— Work item —
Extend the supply chain management passage, picking up right after its final sentence.

— Passage to read —
Figure 2: Supply Chain Network

Source : Lambert , D.M. and Cooper, M.C .  (2000). Issues in supply chain management. Industrial Marketing Management . Vol. 29, pp. 65-83

Supply Chain Business Processes

The interaction between downstream and upstream segments of the SC was disconnected with irregular flow of information between them. But to operate a successful SC, integration of the downstream and upstream activities is essential with continuous flow of information. The integration of key individual processes to that of supply chain process is essential for a successful SCM. The key processes that has to be linked with that of SC are Customer relationship management , Customer service management , Demand management , Order fulfilment , Manufacturing flow management , Procurement ,Product development and commercialization and Returns (Cooper et al 1997).The level integration between the businesses processes depend on the type of linkage. The four different process linkages are managed business, monitored business, not-managed business and not-member business process (Cooper et al 1997).


Management Components of SCM

(Cooper et al 1997) suggest nine different components that must receive attention from the firm in managing relationships across the supply chain are management methods, flow of information , power structure; structure of product flow , planning and control , work composition, organization structure; arrangement for risk and reward ; and culture .

The aircraft manufacturing industry consists of complex set of connections of supplier, customers and the end user. Aircraft manufacturing involves highly engineered components, therefore the manufacturer has to decide on what to produce and what to outsource. This decision will be based on the firm's evaluation of success factors (Venkatesan 1992).Therefore when outsourcing strategy is followed, it help the company to concentrate on its core competence to serve its customers. In the aircraft manufacturing industry 70 % of the component manufacturing is outsourced, due to the high complexity of the components. In case of Airbus it outsources 75 % of its component manufacturing. The main advantage of outsourcing is to improve the performance, which is achieved by cost reduction, reduced inventories involved and supplier empowerment (Gilley, 2000).

— Stored data —
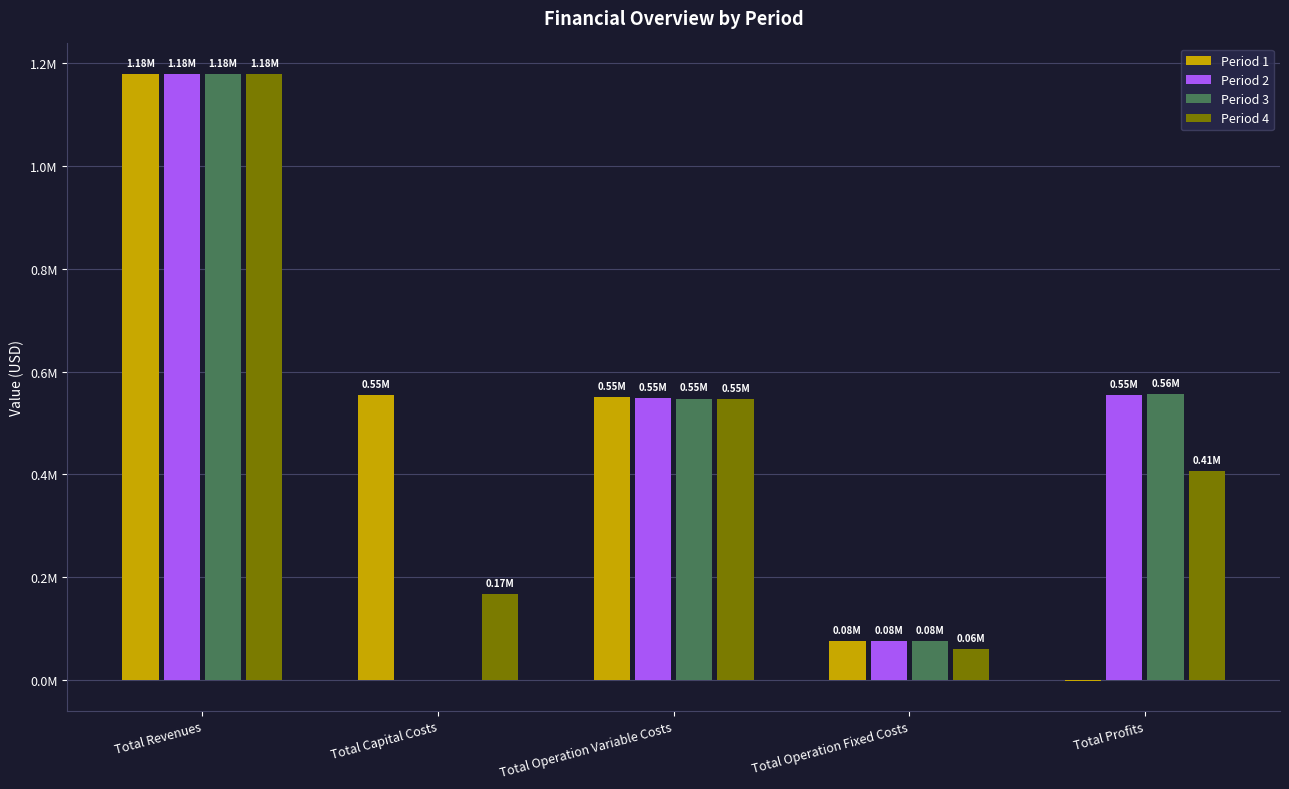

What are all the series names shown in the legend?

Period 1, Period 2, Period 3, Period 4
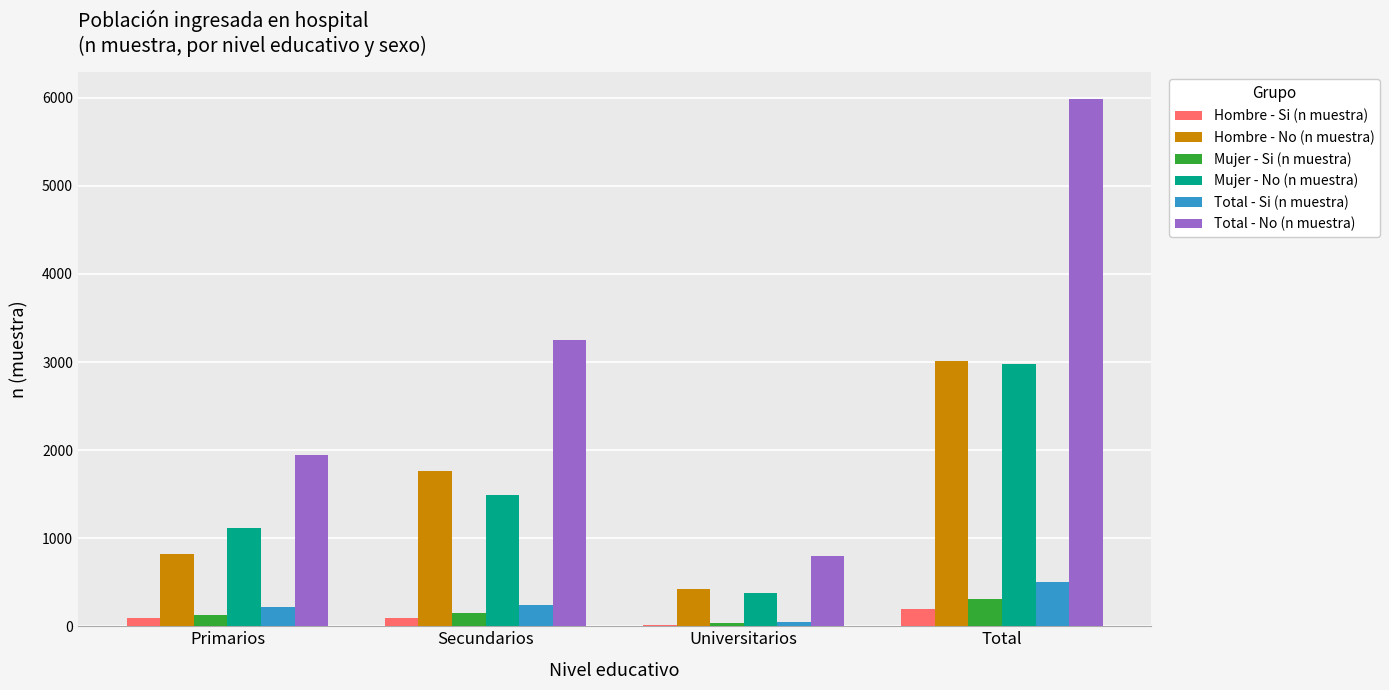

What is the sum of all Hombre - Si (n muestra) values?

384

— Exercise answer —
Due to high percentage of outsourcing, classifying the suppliers beyond two tiers makes the SC network more complex. The first tier suppliers are mostly involved in design and serve the focal company directly , in some cases the second tier supplier are involved in designing serving the focal company or the first tier supplier(Laframboise and Reyes 2007).

Airbus is heavily dependent of its suppliers for the manufacturing and assembling the aircrafts, it acts a primary integrator. Being a prime integrator it provides more control over the design, development and production of its products. All of the Airbus products have commonality in design, which means the components can be shared/used across different product families for example the cockpit design is same for A340 and A320.

Figure 3 : Aircraft Manufacturer's Supply Network

Source : Laframboise,K. and Reyes,F. (2007). The digitization of an Aerospace

supply network. International Journal of Enterprise Information Systems. Vol 3, No 2 ,pp 68-89.

Airbus Supply Chain Structure

Customer Base: The number of customers is limited or small when compared other industries like automobile. Customers for Airbus fall into 3 categories Passenger Airliners, Freight and Leasing companies. Passenger Airliners are the largest customers, who demand low prices due to their high bargaining power. As of 2009, the total customer base was 316.

Supplier Base:

The supplier base of Airbus is around 1500 suppliers from 30 different countries. The supplier base is limited in number because of high technological complexity of the components and high risk involved in case of product failure. The suppliers are classified into different tiers, the most vital design and components (like aero structure, engine) suppliers of Airbus as positioned in Tier 1 (Figure 3) supplier base is small, rival manufactures can source their components from the same supplier. The sourcing policy of Airbus takes into consideration the risk involved, so it sources the components at system level rather that at component level. The supplier are chosen based on their performance, adherence to quality norms and through competitive bidding across the world, mostly the relationship with suppliers are ling term and on risk sharing basis. Full responsibility is given to the chosen supplier to minimize risk and improve integration along the supply chain.

Figure 4 Selection Criteria for suppliers

Source : Aviation Now (2003) . A380 Selection System . Available at . [Accessed on 15 June 2010]

Product Manufacturing:

The aircraft is build to the needs of the customers, that is, it is highly customised. Airbus A380 comes in 3 varieties, 555 seats - 3 classes, 853 seats - Single economy class and the third for freight (A380F). Since the whole manufacturing involves complicated design, process and assembly along with high customisation required from the customer makes the manufacturing process highly complex. Therefore lead time for A380 is from customer order to delivery is 9 -12 months (Airbus 2009).

Figure 5 Component Flow for Assembly

Source : Airbus.(2009).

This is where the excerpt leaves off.